Mathume Joseph Phaahla (born 11 July 1957) is a South African politician currently serving as Minister of Health in South Africa. He holds a medical degree and was previously the Deputy Minister of Health, Deputy Minister of Rural Development and Land Reform, and Deputy Minister of Arts and Culture.

Career
Phaahla studied for a Bachelor of Medicine and Bachelor of Surgery at the University of Natal. It was at university that Phaahla became a member of the Students Representative Council from 1979 to 1981. The following year in 1980, he served as an Executive Member of the Release Mandela Campaign Committee in KwaZulu-Natal. Phaahla was also a founding member of the Azanian Students' Organisation (AZASO) at its inaugural Conference in Wilgespruit, Johannesburg, in 1981. At the conference Phaahla was elected President of AZASO, a post he held until 1983, when the South African Students Congress (SASCO) was formed as a breakaway from AZASO. He formed part of the executive of SASCO together with Dr Aaron Motsoaledi, the late Dr P Sefularo, Samantha Chetty and Tiego Moseneke. During that year, he joined the United Democratic Front (UDF) in KwaZulu-Natal and was elected as its Secretary.

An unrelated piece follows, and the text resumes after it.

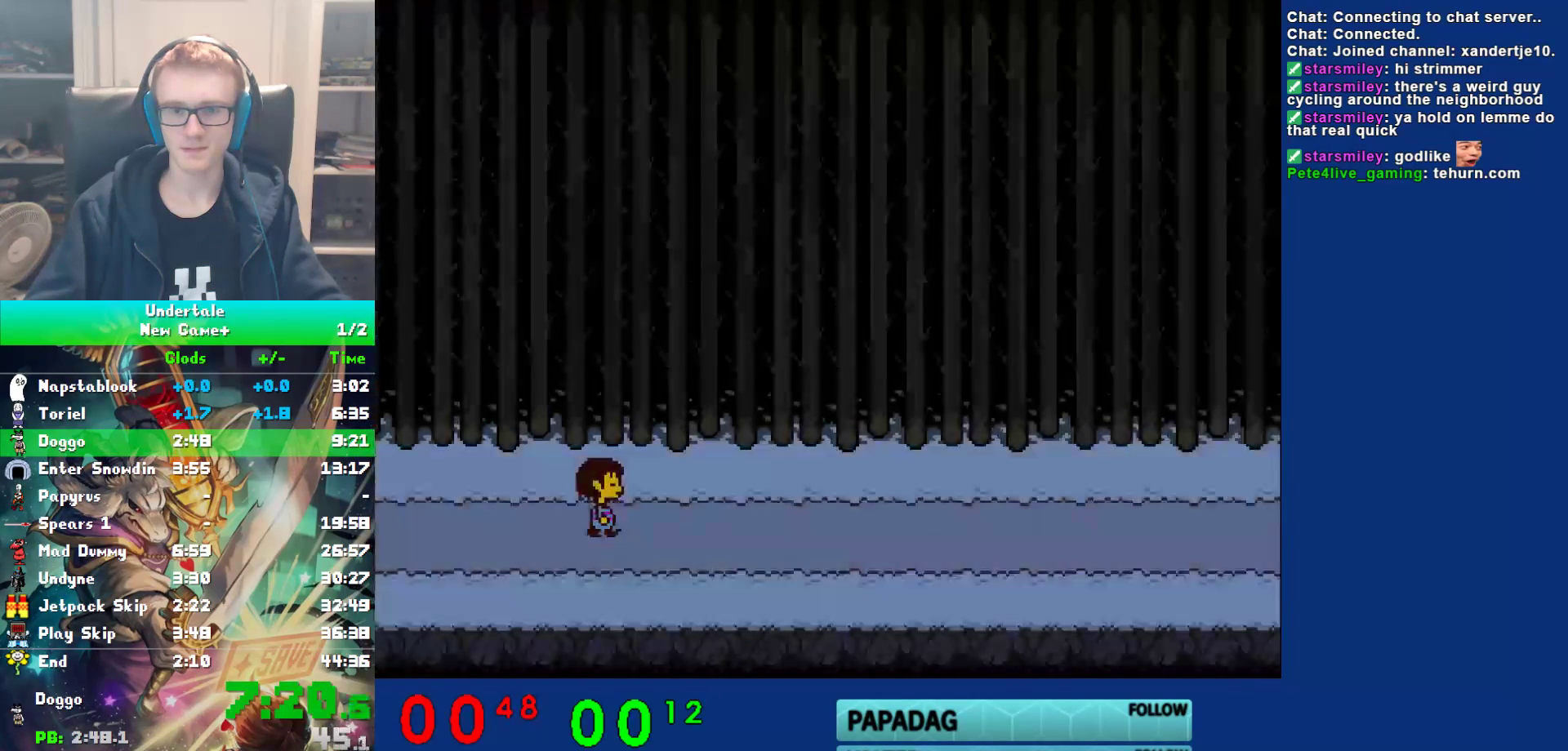
{"keys": ["right"], "events": []}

After completing his studies at the University of Natal, he became a Senior Medical Officer and Superintendent at Mapulaneng Hospital between 1987 and 1990. He subsequently became a Medical Superintendent at St Rita's Hospital in Glew Cowie, Limpopo in 1990. Phaahla went to Israel in 1992 where he studied for a Diploma in Health Service Management at the University of Haifa, Institute of Science and a Certificate of General Management, Marketing and Finance. Other capacities that Phaahla has served in include being Director of Medical Services of the Department of Health in 1993 and 1994 in the former Lebowa homeland.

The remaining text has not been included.